Arts Listings

Everyday Horrors in ‘Afterlife of the Mind’

By Ken Bullock, Special to the Planet
Thursday October 29, 2009 - 09:34:00 AM

“No man’s worth losing your brain over.” The only one who doesn’t lose it, though, in the course of William Bivins’ The Afterlife of the Mind, put on by Virago Theatre Company at the Ashby Stage, is Harry, famous (and terminally ill) philosopher, who is all brain—literally. 

Having speculated on an oblivious existence (“deprived of your senses, would you go mad, or would your mind create an inner world the way an amputee’s creates an imaginary limb?”), Harry finds—or tries to find—himself back in the womb, debating with his Anima (Brittany K. McGregor), while uncharacteristically overcome by remorse. “Should I grovel?” he asks his spiritual better half. “You don’t have knees,” she observes. 

The lead-up to this stand-off—this oxymoronic, solipsistic dispute—sees Harry’s young, devoted wife, Lydia (Megan Killian), awkwardly offering herself to a renegade emigré neurosurgeon, Ulrich (Dennis McIntyre), under the jaded eye of his nurse-cum-dominatrice and bartender Dinah (Tracey Rhys) and picking up terminal brain cancer patients, like brilliant, sensitive Todd (Elias Escobedo) as potential transplant hosts, wanting them, as Todd realizes with a jolt, only for their bodies.  

“If I can’t believe I’m second-rate, the whole last decade of my life will have been wasted!” Lydia replies to Father Jerome—played by Lol Levy—who has suggested that Harry has intellectually oppressed her. 

Virago has cast the show very well, particularly in the case of Megan Killian. All the players show poise amid chaos and speculation. Cofounder Laura Lundy-Paine’s direction brings out both the humor and the insanity of trying to work out a desperate notion as if it were rational, the pretense at normalcy hanging by fingertips as all kinds of banal nuttiness intrudes on the talk about big issues. The painstakingly worked-out script sometimes plays like an extended riff on The Twilight Zone. It could stand a little more burlesque, exaggerating those painstaking contrasts, flushing out the darker, truly grotesque implications of the theme. 

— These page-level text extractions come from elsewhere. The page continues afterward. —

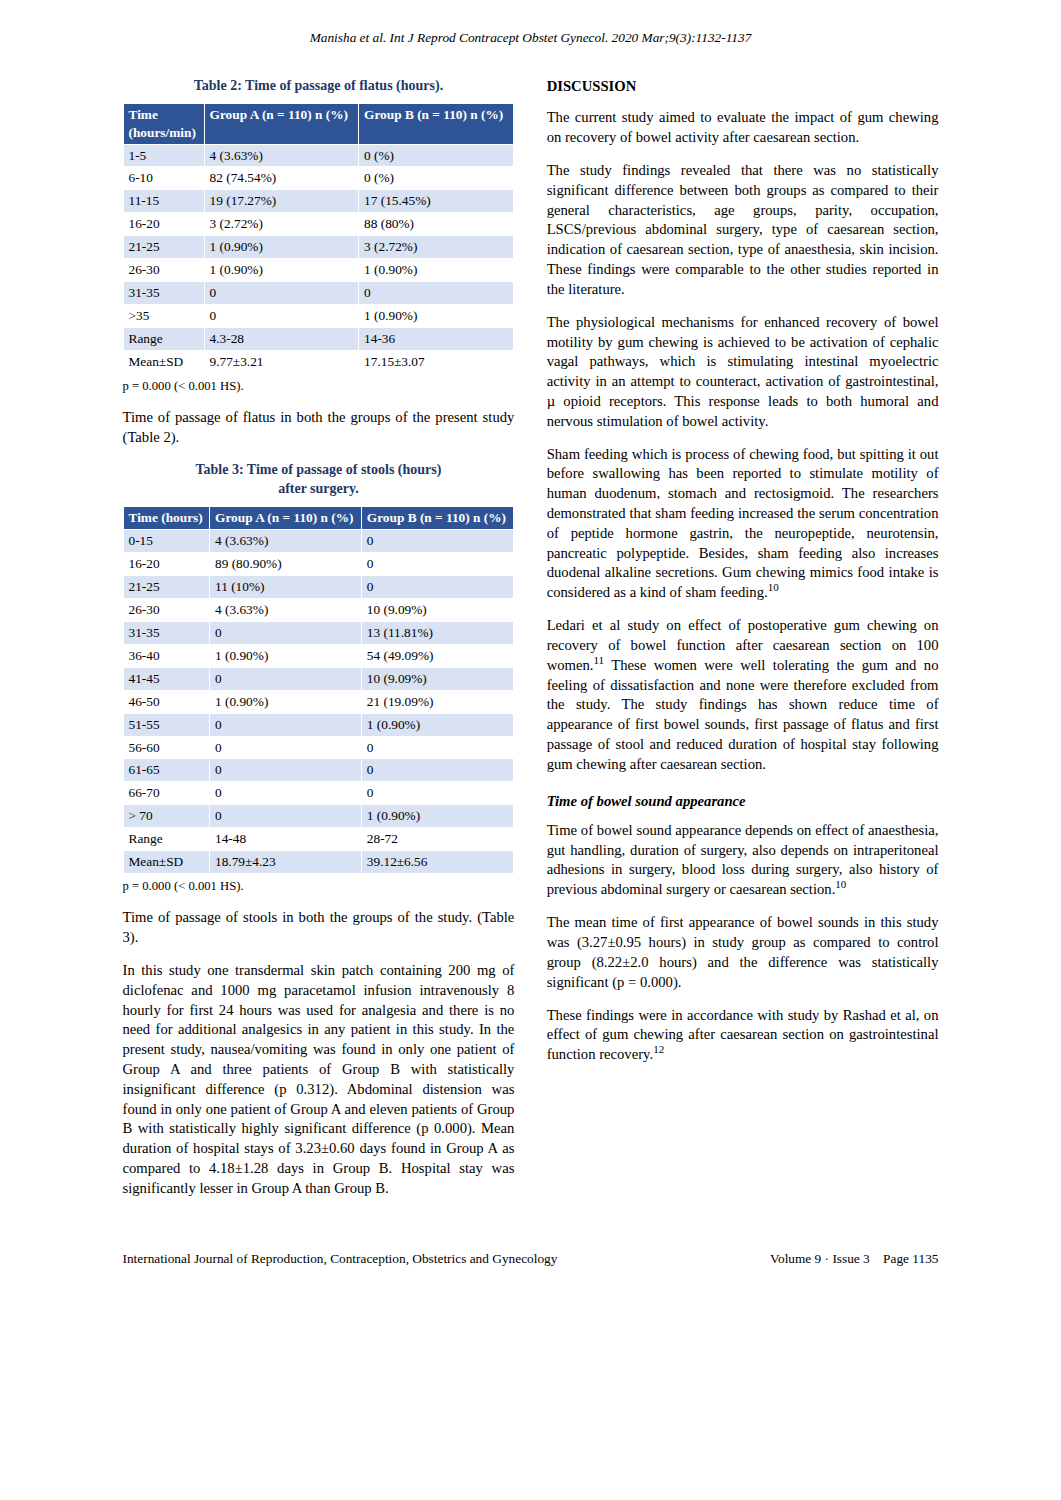Manisha et al. Int J Reprod Contracept Obstet Gynecol. 2020 Mar;9(3):1132-1137
Table 2: Time of passage of flatus (hours).
| Time (hours/min) | Group A (n = 110) n (%) | Group B (n = 110) n (%) |
| --- | --- | --- |
| 1-5 | 4 (3.63%) | 0 (%) |
| 6-10 | 82 (74.54%) | 0 (%) |
| 11-15 | 19 (17.27%) | 17 (15.45%) |
| 16-20 | 3 (2.72%) | 88 (80%) |
| 21-25 | 1 (0.90%) | 3 (2.72%) |
| 26-30 | 1 (0.90%) | 1 (0.90%) |
| 31-35 | 0 | 0 |
| >35 | 0 | 1 (0.90%) |
| Range | 4.3-28 | 14-36 |
| Mean±SD | 9.77±3.21 | 17.15±3.07 |
p = 0.000 (< 0.001 HS).
Time of passage of flatus in both the groups of the present study (Table 2).
Table 3: Time of passage of stools (hours)
after surgery.
| Time (hours) | Group A (n = 110) n (%) | Group B (n = 110) n (%) |
| --- | --- | --- |
| 0-15 | 4 (3.63%) | 0 |
| 16-20 | 89 (80.90%) | 0 |
| 21-25 | 11 (10%) | 0 |
| 26-30 | 4 (3.63%) | 10 (9.09%) |
| 31-35 | 0 | 13 (11.81%) |
| 36-40 | 1 (0.90%) | 54 (49.09%) |
| 41-45 | 0 | 10 (9.09%) |
| 46-50 | 1 (0.90%) | 21 (19.09%) |
| 51-55 | 0 | 1 (0.90%) |
| 56-60 | 0 | 0 |
| 61-65 | 0 | 0 |
| 66-70 | 0 | 0 |
| > 70 | 0 | 1 (0.90%) |
| Range | 14-48 | 28-72 |
| Mean±SD | 18.79±4.23 | 39.12±6.56 |
p = 0.000 (< 0.001 HS).
Time of passage of stools in both the groups of the study. (Table 3).
In this study one transdermal skin patch containing 200 mg of diclofenac and 1000 mg paracetamol infusion intravenously 8 hourly for first 24 hours was used for analgesia and there is no need for additional analgesics in any patient in this study. In the present study, nausea/vomiting was found in only one patient of Group A and three patients of Group B with statistically insignificant difference (p 0.312). Abdominal distension was found in only one patient of Group A and eleven patients of Group B with statistically highly significant difference (p 0.000). Mean duration of hospital stays of 3.23±0.60 days found in Group A as compared to 4.18±1.28 days in Group B. Hospital stay was significantly lesser in Group A than Group B.
Discussion
The current study aimed to evaluate the impact of gum chewing on recovery of bowel activity after caesarean section.
The study findings revealed that there was no statistically significant difference between both groups as compared to their general characteristics, age groups, parity, occupation, LSCS/previous abdominal surgery, type of caesarean section, indication of caesarean section, type of anaesthesia, skin incision. These findings were comparable to the other studies reported in the literature.
The physiological mechanisms for enhanced recovery of bowel motility by gum chewing is achieved to be activation of cephalic vagal pathways, which is stimulating intestinal myoelectric activity in an attempt to counteract, activation of gastrointestinal, µ opioid receptors. This response leads to both humoral and nervous stimulation of bowel activity.
Sham feeding which is process of chewing food, but spitting it out before swallowing has been reported to stimulate motility of human duodenum, stomach and rectosigmoid. The researchers demonstrated that sham feeding increased the serum concentration of peptide hormone gastrin, the neuropeptide, neurotensin, pancreatic polypeptide. Besides, sham feeding also increases duodenal alkaline secretions. Gum chewing mimics food intake is considered as a kind of sham feeding.10
Ledari et al study on effect of postoperative gum chewing on recovery of bowel function after caesarean section on 100 women.11 These women were well tolerating the gum and no feeling of dissatisfaction and none were therefore excluded from the study. The study findings has shown reduce time of appearance of first bowel sounds, first passage of flatus and first passage of stool and reduced duration of hospital stay following gum chewing after caesarean section.
Time of bowel sound appearance
Time of bowel sound appearance depends on effect of anaesthesia, gut handling, duration of surgery, also depends on intraperitoneal adhesions in surgery, blood loss during surgery, also history of previous abdominal surgery or caesarean section.10
The mean time of first appearance of bowel sounds in this study was (3.27±0.95 hours) in study group as compared to control group (8.22±2.0 hours) and the difference was statistically significant (p = 0.000).
These findings were in accordance with study by Rashad et al, on effect of gum chewing after caesarean section on gastrointestinal function recovery.12
International Journal of Reproduction, Contraception, Obstetrics and Gynecology
Volume 9 · Issue 3 Page 1135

“Can you escape the Ontological Argument?” Harry ponders, “It’s coming to me ... I’m tenured!”  

Amid the unnerving offstage racket of drills and powersaws, punctuated by profanities in German, the blood-spattered tanktop of the unlicensed surgeon, the monstrous quality of the brain’s eventual host, The Afterlife of the Mind finds its most squeamish horrors parodying routines of the everyday. 

 

 

AFTERLIFE OF THE MIND 

Virago Theatre Co. 

Thurs.–Sat. 8 p.m.  

through Oct. 31 (plus midnight Halloween)  

Ashby Stage, 1901 Ashby Ave. (at MLK). Tickets: $15–$25.